In Amsterdam the tulips bloom for a short time; they appear in March between the impetuous daffodils and hyacinths, in May they give way to the roses; the Dutch people forget that in the seventeenth century, they were ruined by the speculation with tulip bulbs and give themselves completely to their flowers. Of course, a visit to the Bollenstreek, an area in the southeast of Amsterdam where flowers grow in the fields, there may never forget. The colors produce an emotion that is meant to be arrived to pay fortunes for a single piece of tulip. But any of the urban gardens during the second half of April will make us experience a saturation similar to that offered beauty artworks.
Starting the trip on Dam Square
Care for these fragile flowers begins each year with the National Day of Tulipan, around January 18. Dam Square, neurological center of the capital, disappears under the pots and the city is flooded with cut flowers and bulbs growth, the Dutch buy or admire them. During the following months the flowers become the gift by excelence for mokummer (inhabitants of Amsterdam), who greet the strangers with a squeeze aseptic hands, but they not hesitate to kiss three times their friends.
The red light district with its showcases women, and coffee shops, where marijuana is legal, are very close to Dam Square, but it may be preferable to take advantage of the spring environment for walking and cycling.

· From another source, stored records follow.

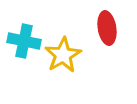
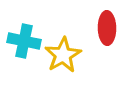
red ellipse: rotated 8 degrees clockwise
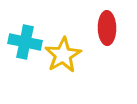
cyan cross: moved 1 px right, 1 px down
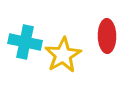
red ellipse: moved 8 px down
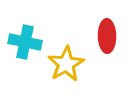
yellow star: moved 3 px right, 9 px down
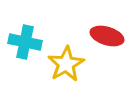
red ellipse: rotated 72 degrees counterclockwise
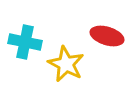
yellow star: rotated 15 degrees counterclockwise
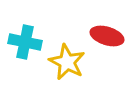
yellow star: moved 1 px right, 2 px up
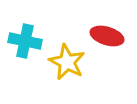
cyan cross: moved 1 px up
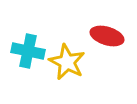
cyan cross: moved 3 px right, 10 px down
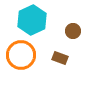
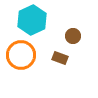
brown circle: moved 5 px down
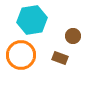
cyan hexagon: rotated 16 degrees clockwise
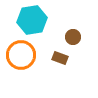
brown circle: moved 1 px down
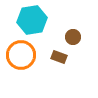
brown rectangle: moved 1 px left, 1 px up
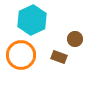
cyan hexagon: rotated 16 degrees counterclockwise
brown circle: moved 2 px right, 2 px down
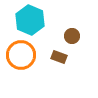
cyan hexagon: moved 2 px left; rotated 12 degrees counterclockwise
brown circle: moved 3 px left, 3 px up
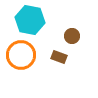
cyan hexagon: rotated 12 degrees counterclockwise
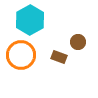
cyan hexagon: rotated 20 degrees clockwise
brown circle: moved 6 px right, 6 px down
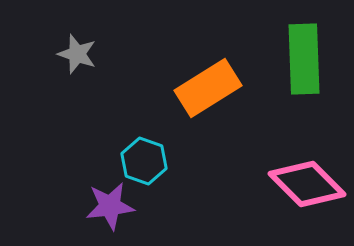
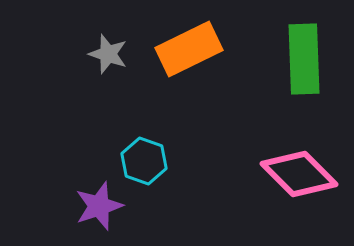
gray star: moved 31 px right
orange rectangle: moved 19 px left, 39 px up; rotated 6 degrees clockwise
pink diamond: moved 8 px left, 10 px up
purple star: moved 11 px left; rotated 12 degrees counterclockwise
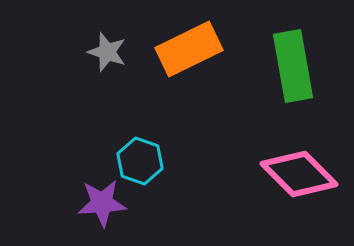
gray star: moved 1 px left, 2 px up
green rectangle: moved 11 px left, 7 px down; rotated 8 degrees counterclockwise
cyan hexagon: moved 4 px left
purple star: moved 3 px right, 3 px up; rotated 15 degrees clockwise
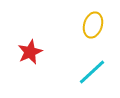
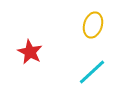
red star: rotated 20 degrees counterclockwise
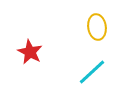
yellow ellipse: moved 4 px right, 2 px down; rotated 25 degrees counterclockwise
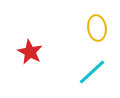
yellow ellipse: moved 1 px down
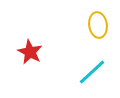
yellow ellipse: moved 1 px right, 3 px up
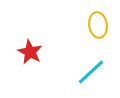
cyan line: moved 1 px left
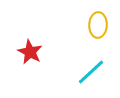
yellow ellipse: rotated 10 degrees clockwise
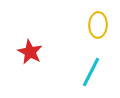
cyan line: rotated 20 degrees counterclockwise
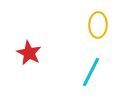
red star: moved 1 px left, 1 px down
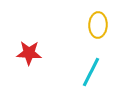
red star: rotated 25 degrees counterclockwise
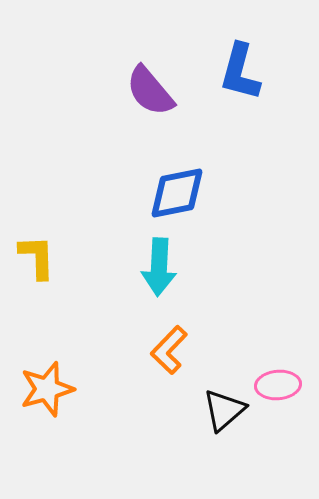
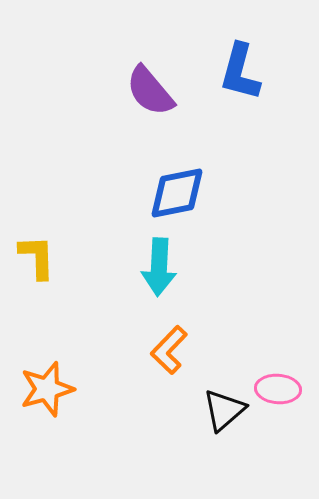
pink ellipse: moved 4 px down; rotated 9 degrees clockwise
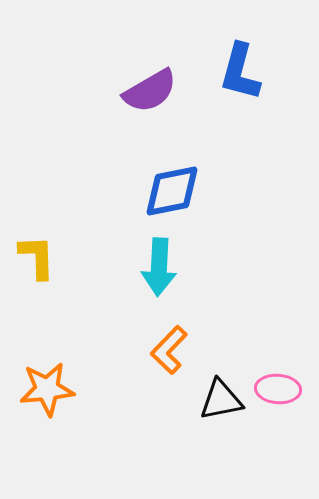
purple semicircle: rotated 80 degrees counterclockwise
blue diamond: moved 5 px left, 2 px up
orange star: rotated 10 degrees clockwise
black triangle: moved 3 px left, 10 px up; rotated 30 degrees clockwise
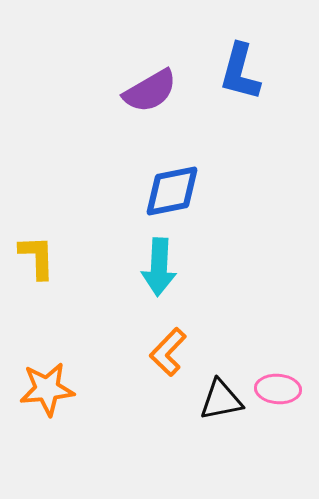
orange L-shape: moved 1 px left, 2 px down
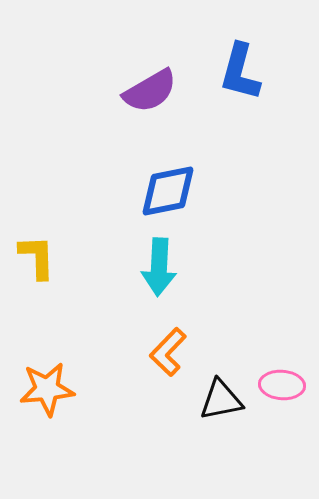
blue diamond: moved 4 px left
pink ellipse: moved 4 px right, 4 px up
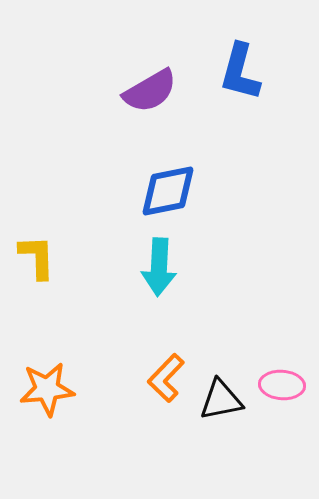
orange L-shape: moved 2 px left, 26 px down
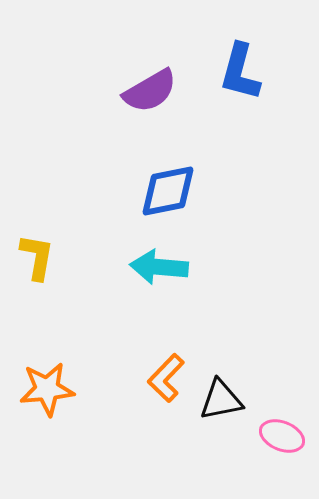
yellow L-shape: rotated 12 degrees clockwise
cyan arrow: rotated 92 degrees clockwise
pink ellipse: moved 51 px down; rotated 18 degrees clockwise
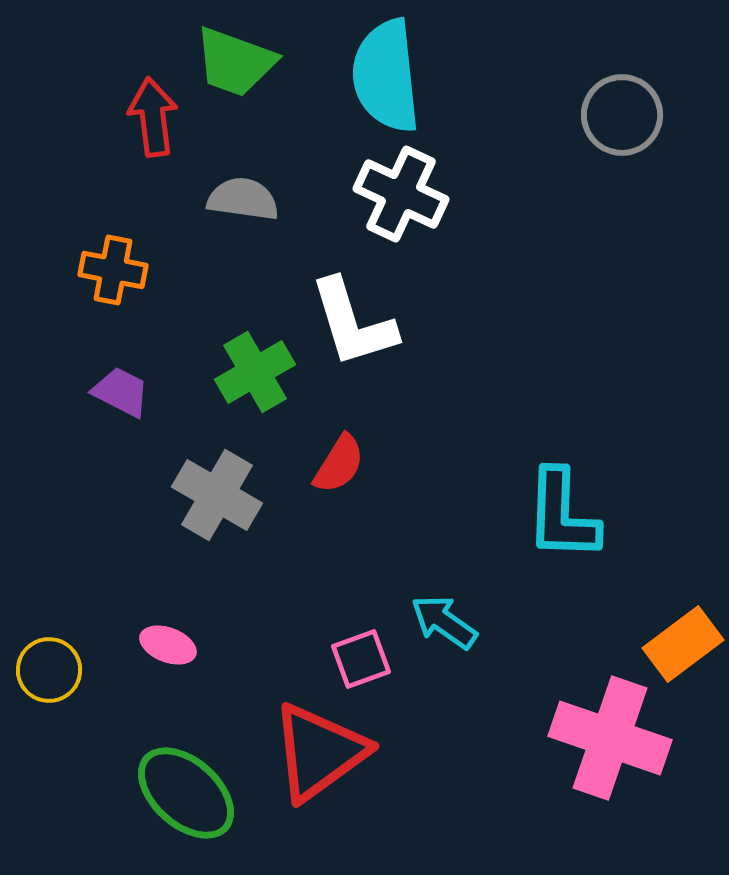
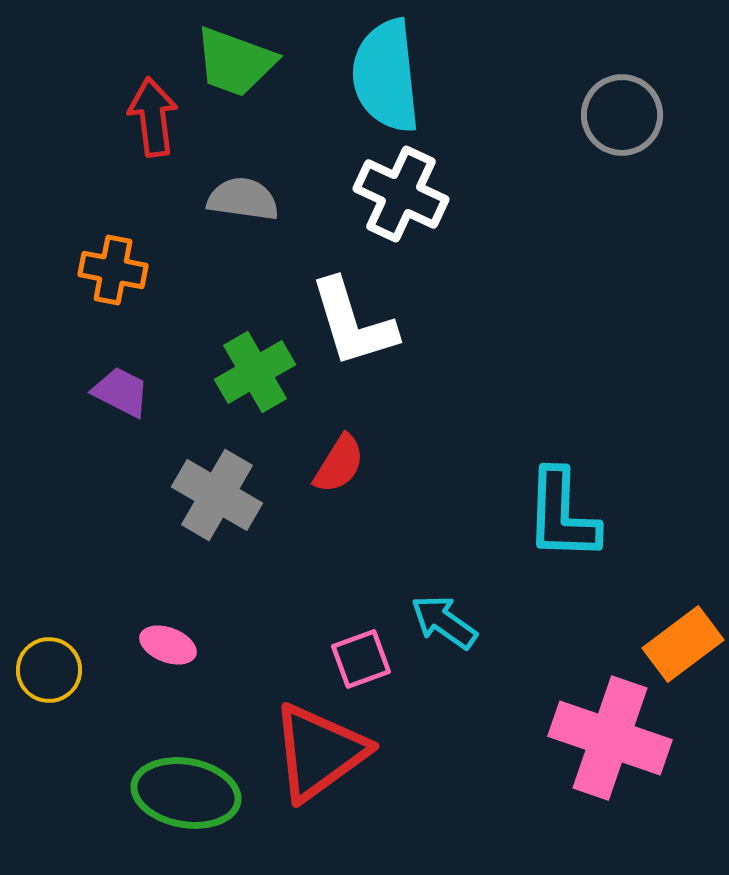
green ellipse: rotated 32 degrees counterclockwise
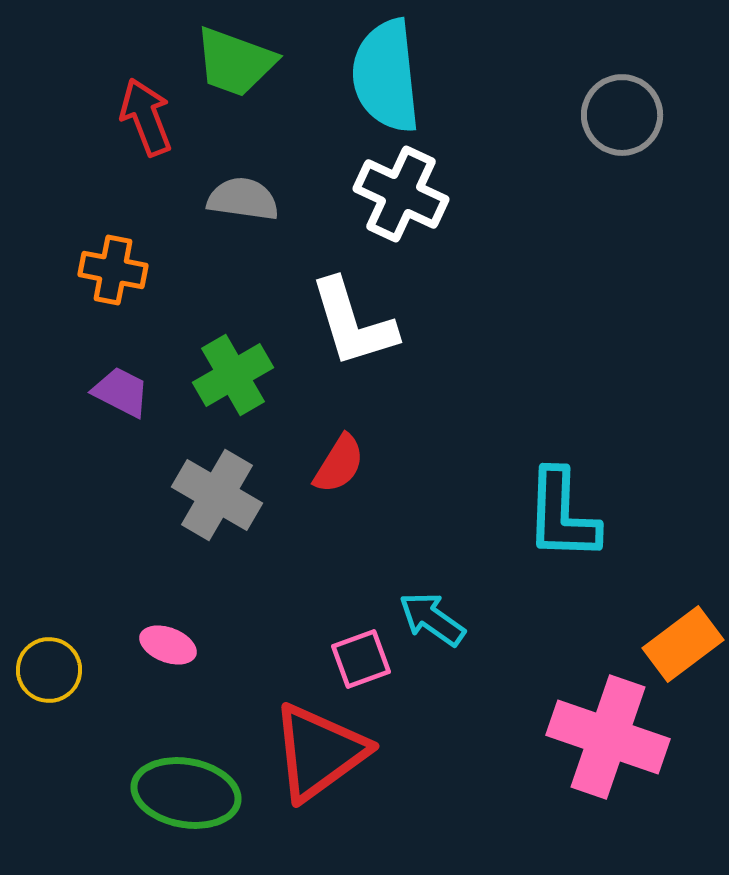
red arrow: moved 7 px left; rotated 14 degrees counterclockwise
green cross: moved 22 px left, 3 px down
cyan arrow: moved 12 px left, 3 px up
pink cross: moved 2 px left, 1 px up
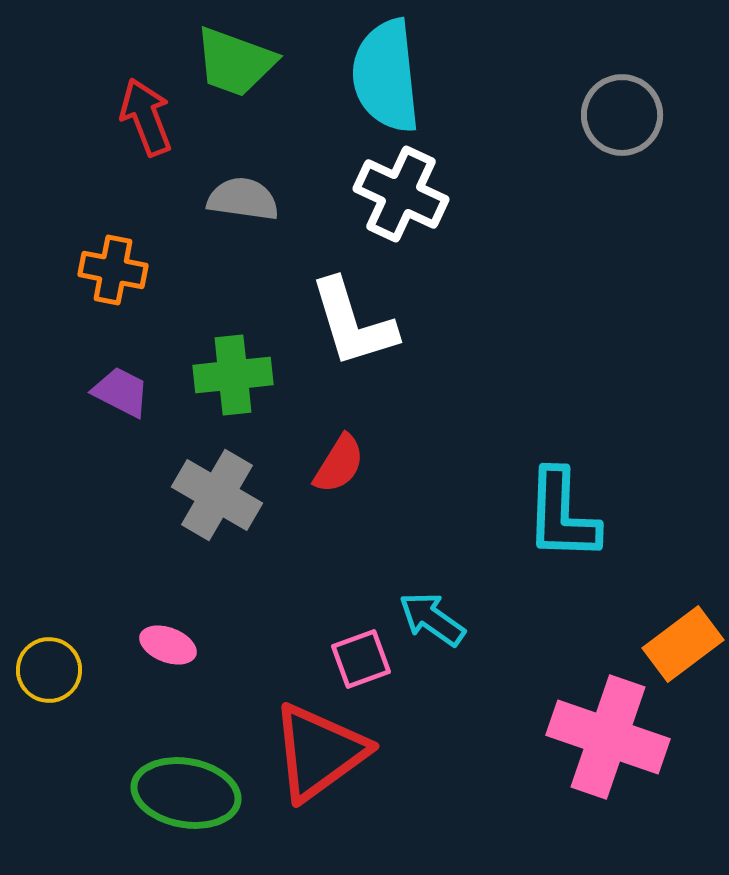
green cross: rotated 24 degrees clockwise
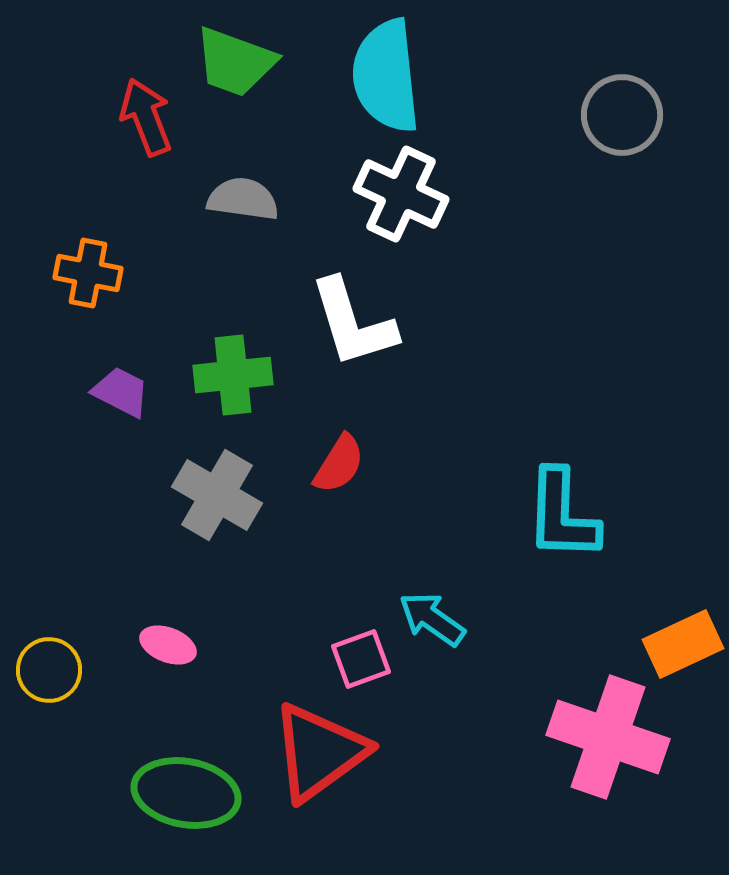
orange cross: moved 25 px left, 3 px down
orange rectangle: rotated 12 degrees clockwise
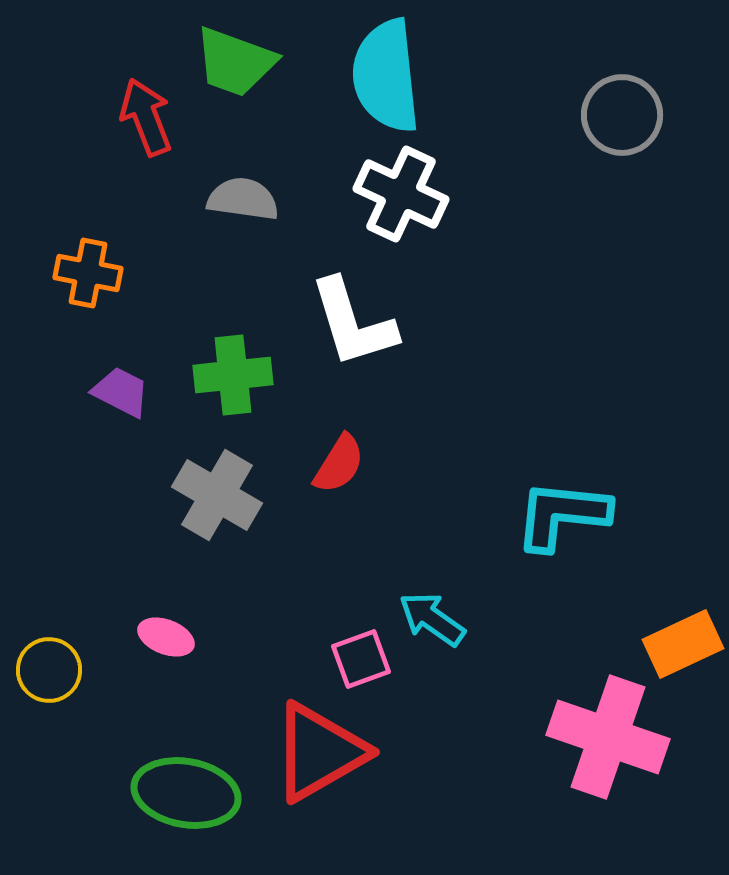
cyan L-shape: rotated 94 degrees clockwise
pink ellipse: moved 2 px left, 8 px up
red triangle: rotated 6 degrees clockwise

Following the Kalverstraat shopping and then touring by the St. Luciensteeg, you arrive to a surprising haven of peace, the Begijnhof or Beguinage, a garden surrounded by houses where they lived (and still live) single women. After the walk you can sit in a coffee outdoors to eat broodje, typical roll of cheese, or stroopwafel, waffle filled with a sweet treat and little dripping.
It is time to wander through the meticulous curved paths of the Botanic Garden, in the Plantage district, the extramural enclave where Amsterdammers once walked. It was opened at the beginning of the seventeenth century in order to systematize and preserve those valuable flowers that obsessed both the Dutch. They are studying their healing properties and rarities like the ancient cactus that age there, is still admired. You are remembered with particular affection the flight of exotic butterflies in their greenhouse Lepidoptera.
To take some of that beauty at your home, you must visit the Bloemenmarkt, a flower market, this market is done in boats and skiffs tied to land on the Singel canal. Already in the eighteenth century the channel was the preferred medium for supplying flowers to the city, today sells seeds, bulbs. Anytime is good to visit it, the fragrant bouquets come from all over the world, including if the tulip season is finish. In addition, the market is open every day, and is so central that we can use to admire the facades of the area and the Munttoren, one of the medieval city gates.
Let now the Vondel Park, just at the crossing point of the Overtoom street and Baerfestraat Avenue. It was the project of a group of wealthy citizens that give to Amsterdam a public park of English style, with lawns and a little asalvajado. Here theaters and concerts for children and adults are organized. Before, the Film Museum was located here, but, like as many other cities, Amsterdam has regained its maritime zone, now the museum under the name of EYE, is housed in an avant-garde venue on the banks of the IJ.
Just opposite is the Central Station, that red brick building which is usually the first thing they see when they disembark travelers with their suitcases in Amsterdam. EYE opens the appetite to approach to the Museumplein, a unavoidable square whose meets three museums: the Rijksmuseum, the largest art museum in the Netherlands, is surrounded by gardens, in spring are filled with strollers. The Van Gogh Museum and Stedeljik. The first shows the best of the Golden Age of Dutch painting (XVII century), when born Van Dijck and Vermeer.
For read more about Van Gogh please check this: Scenarios of Van Gogh
The Anne Frank House
We end this tour of Amsterdam with unforgettable memories to other perspectives: that of the artist Escher, whose drawings of endless repetitions will see in any corner of the city, although most of his work is in The Hague; black eyes, innocent, full of life, the girl Anne Frank. Her House Museum is in Prinsengratch street in the Jordaan district. Holland suffered greatly during World War II, and retains a Jewish neighborhood that does not forget the Holocaust, explained in the Jewish Historical Museum, in the Oude Zijde. Outside, flowers undulate more beautiful than ever, in tribute to the life and hope. Maybe our gaze isn’t as deep as of the artists or heroes, but you can enjoy with what they left us in the streets, in history, in the city.